The suit says the recordings capture a year of Biden’s life that began during the Thanksgiving holiday in 2014, when he and Mark Zwonitzer were working on Promise Me, Dad: A Year of Hope, Hardship, and Purpose. Biden argues those conversations contain personal information protected from disclosure under FOIA laws, and that every American — including a sitting or former vice president — has a right to privacy in personal conversations inside his own home.
The move comes as the Justice Department had already told Biden it planned to release the material. In February, the department notified him of its intention to turn over the audio recordings and transcripts to the plaintiffs in the FOIA case. Then, on May 5, the Office of the Deputy Attorney General told his counsel the department had made a final decision to release the materials, with limited redactions, to the Heritage plaintiffs and to Congress on June 15.
The legal fight is not only about memoir tapes. The Heritage Foundation also sought records that then-special counsel Robert Hur used in writing parts of his 2023 report on Biden’s handling of classified documents. That report described Biden as “painfully slow, with Mr. Biden struggling to remember events and straining at times to read and relay his own notebook entries.” The audio of Hur interviewing Biden about the classified documents later confirmed memory lapses that White House officials had denied at the time, though Hur declined to criminally charge him.
Biden’s attorney, Amy Jeffress, said the department had reversed its position and did so without a formal explanation. She also argued that the government’s switch left Biden exposed to the release of deeply personal conversations that were recorded for a memoir, not for public consumption.
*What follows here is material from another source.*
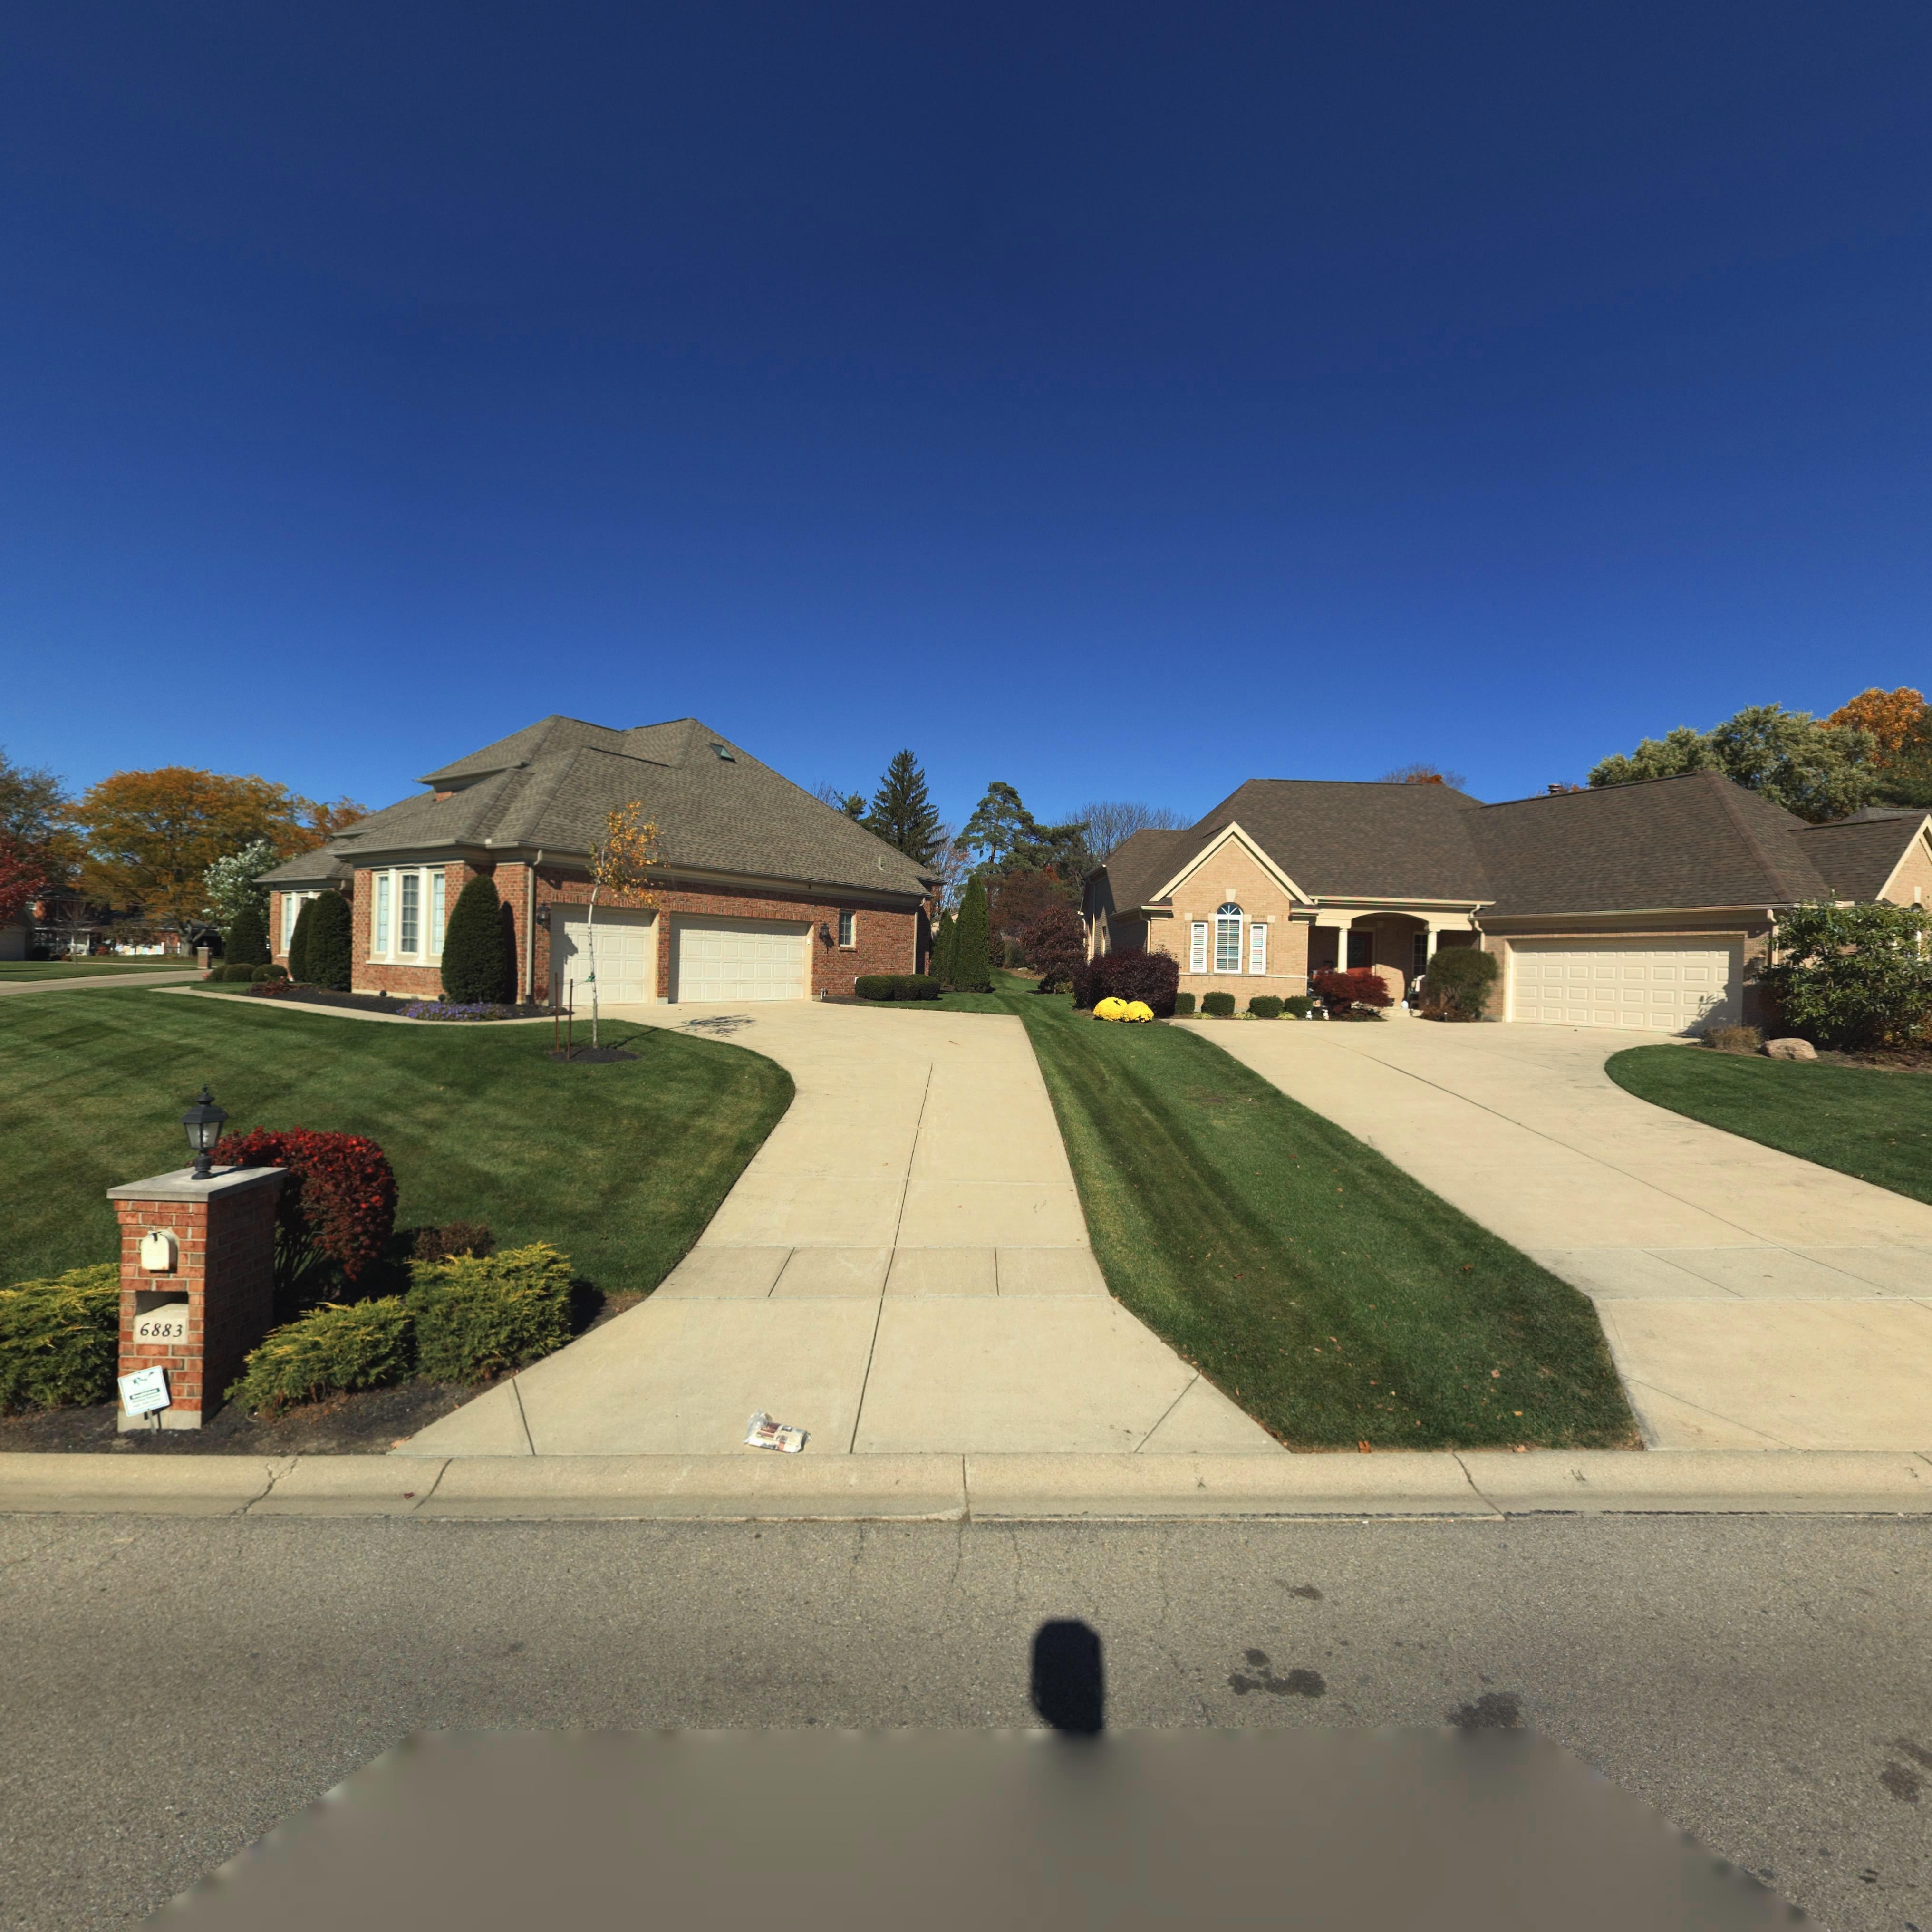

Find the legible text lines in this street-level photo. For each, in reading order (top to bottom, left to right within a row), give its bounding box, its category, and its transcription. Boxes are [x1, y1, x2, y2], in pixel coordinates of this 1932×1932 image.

[138, 1322, 184, 1339] StreetNumber: 6883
The Justice Department previously withheld the materials and said they were exempt from disclosure, but under President Donald Trump’s second term it changed course and moved toward release.
Without court intervention, the recordings and transcripts will be released on June 15. For Biden, the case is now as much about whether the government can still protect private conversations once they are folded into a public-records fight as it is about the old memories those tapes contain.